Josh and Chris admit that much of the effort on this build was focused on aesthetics—over 80 hours went into paint and pin striping alone—as fabrication needs were minimal. However, some necessities had to be sorted. Up front, a new set of forks from a ‘70 Trumpet were fitted and its tank was poached, too. The hardtail is a bolt-on affair, and the saddle is a Redtail Leather unit. For their first attempt at a bobber build, we’d say Vintage Steele knocked it out of the park. [More]
Auction Watch: Honda RC30 and Yamaha FZR 750RT Sportbikes, unless they’ve been resto-modded back to glory, don’t usually find space on our servers. But every now and then one pops up that needs to be shared. Or in this case, two: hitting the blocks at Bonhams on January 25th are this 1990 Honda RC30 and an equally gorgeous 1991 Yamaha FZR 750RT.
They’ve left us wanting access to a time machine ASAP, or a winning lottery ticket. And not because the Honda is projected to snag upwards of $50k and the Yammie somewhere around $35k. It’s because bikes of this era are possibly the next big trend on the custom horizon, combining the lines and hairy chests of 70s endurance racers with the performance technology that’s got us to where we are now.
The Honda RC30 was designed and engineered to deliver World Superbike wins at any cost. Which it did—as well as securing the TT F1 crown, with Carl Fogarty in the saddle. This particular example is quoted as having a mere “14 push miles from new” and is easily the cleanest example to exist today. It showcases VFR hallmarks like the single-sided swingarm, the quick-release front forks and of course, that sonorous V4 Honda engine.

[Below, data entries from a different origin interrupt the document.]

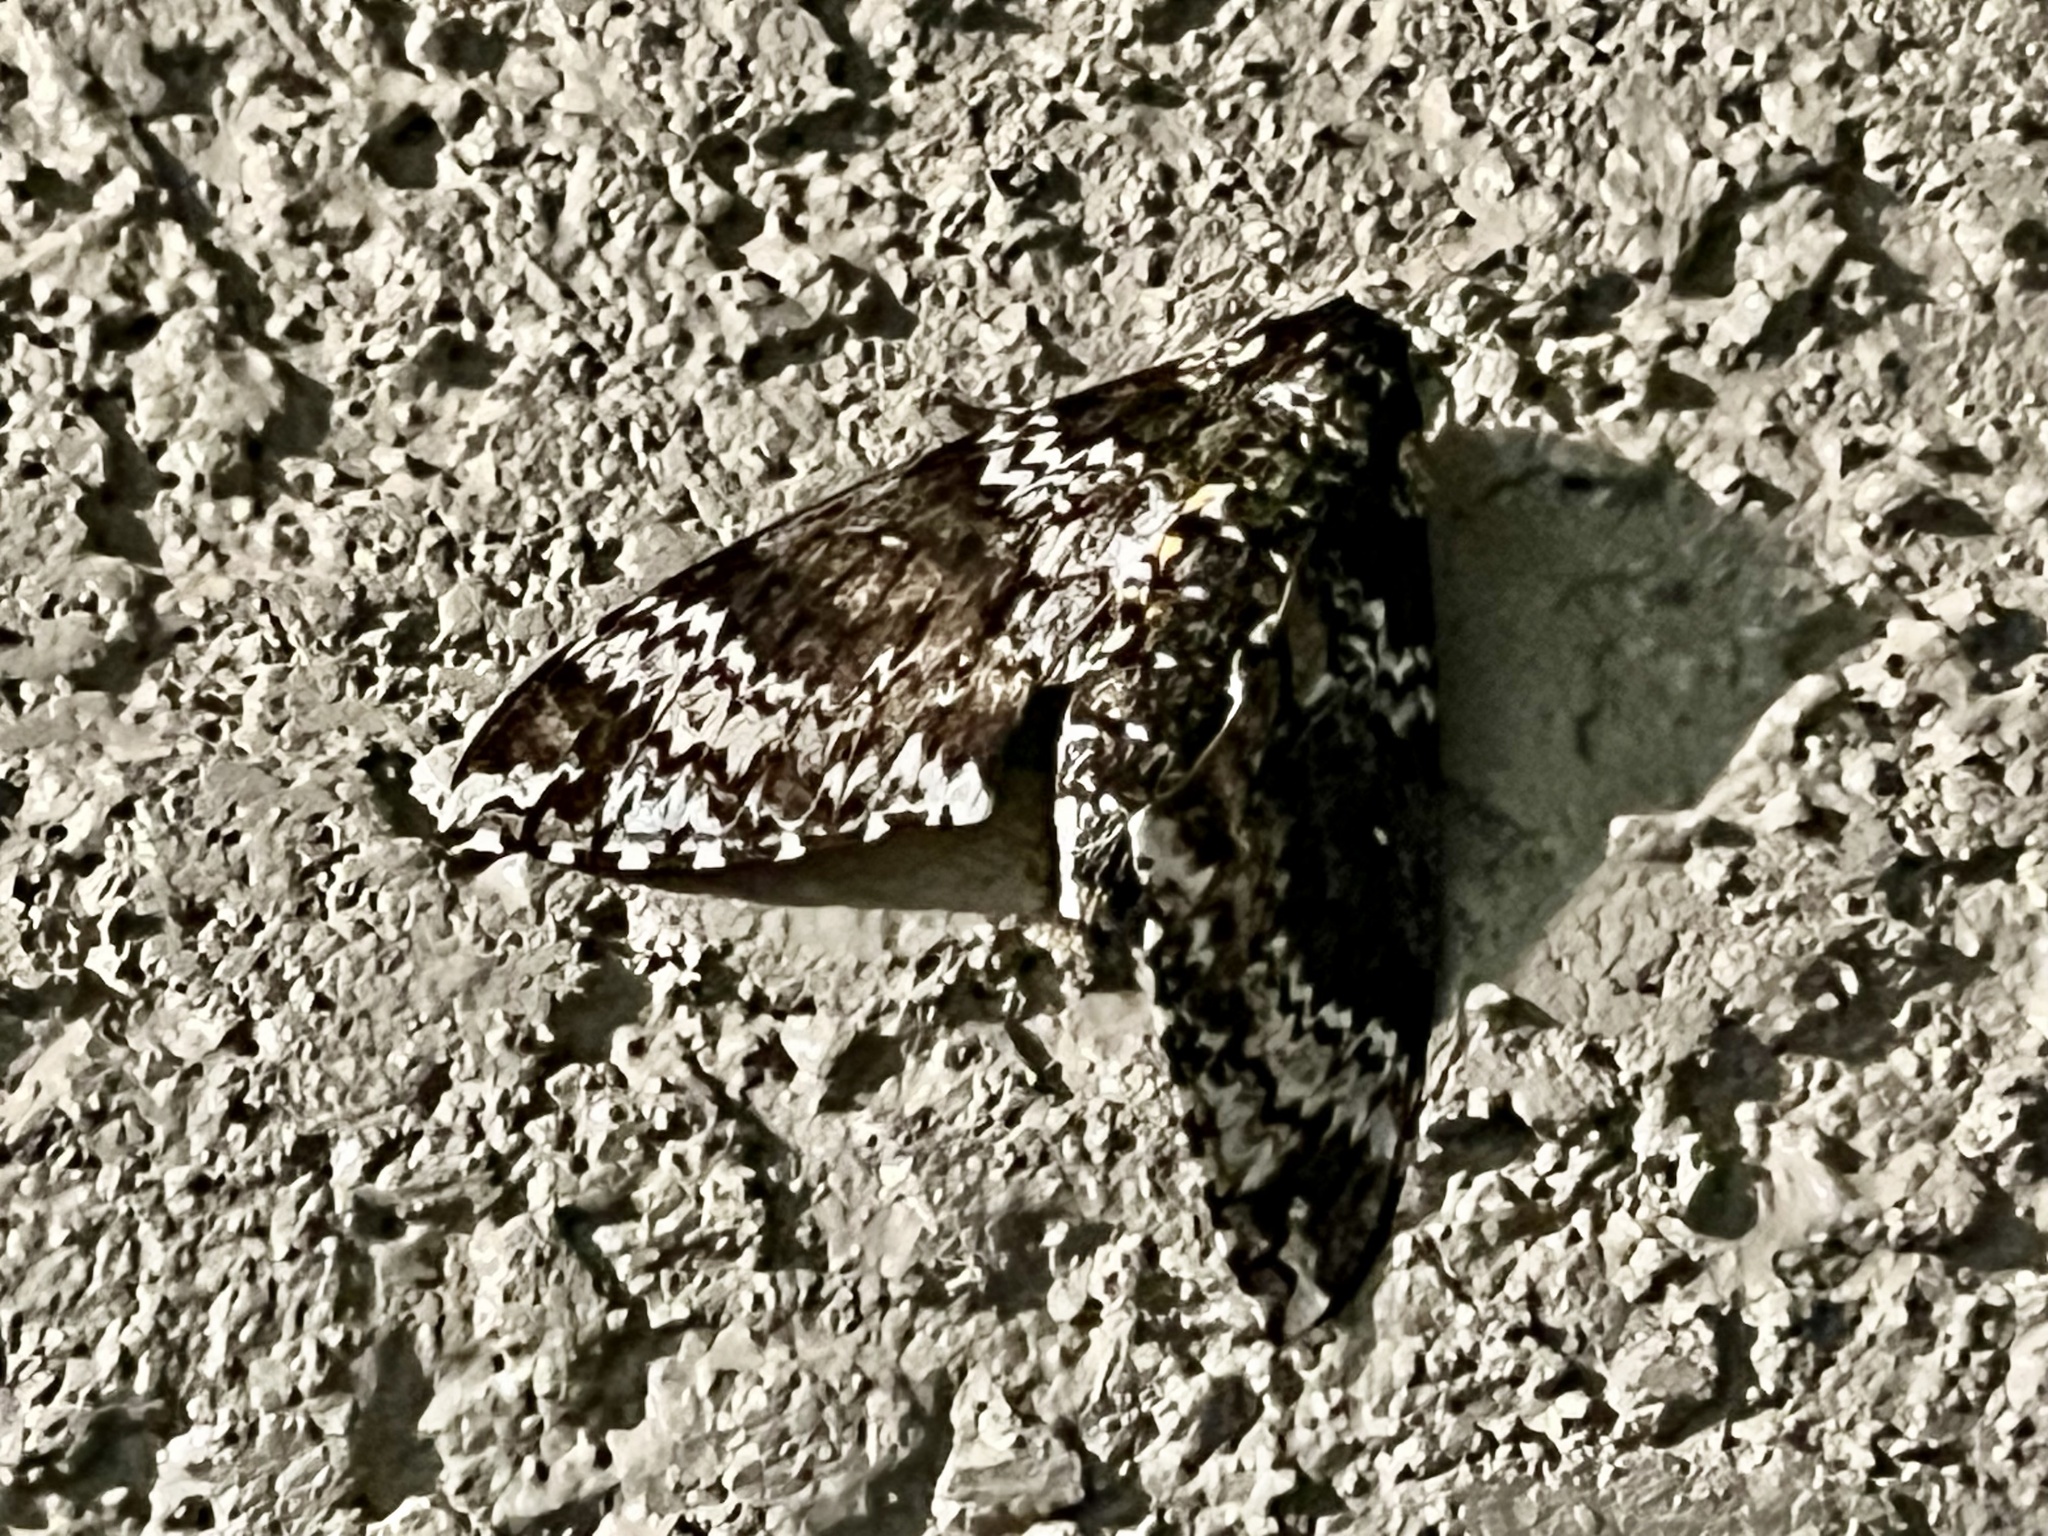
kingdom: Animalia
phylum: Arthropoda
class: Insecta
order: Lepidoptera
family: Sphingidae
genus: Manduca
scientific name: Manduca rustica
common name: Rustic sphinx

In comparison, the Yamaha FZR 750RT (developed under the codename OW01) has been used and abused—it has a monstrous 74 miles showing on its odo. It is a pretty rare machine nonetheless, with only 500 examples seeing the light of day from the factory, and a mere 30 making it to North American shores. Much like the RC30, this Yammie is the closest thing to a ‘new old stock’ OW01 you will ever see.
Normally, I’d hope that whoever buys these bikes will actually ride them, but this time I’d be willing to give them a pass. Provided they let me stop by to drool on the display.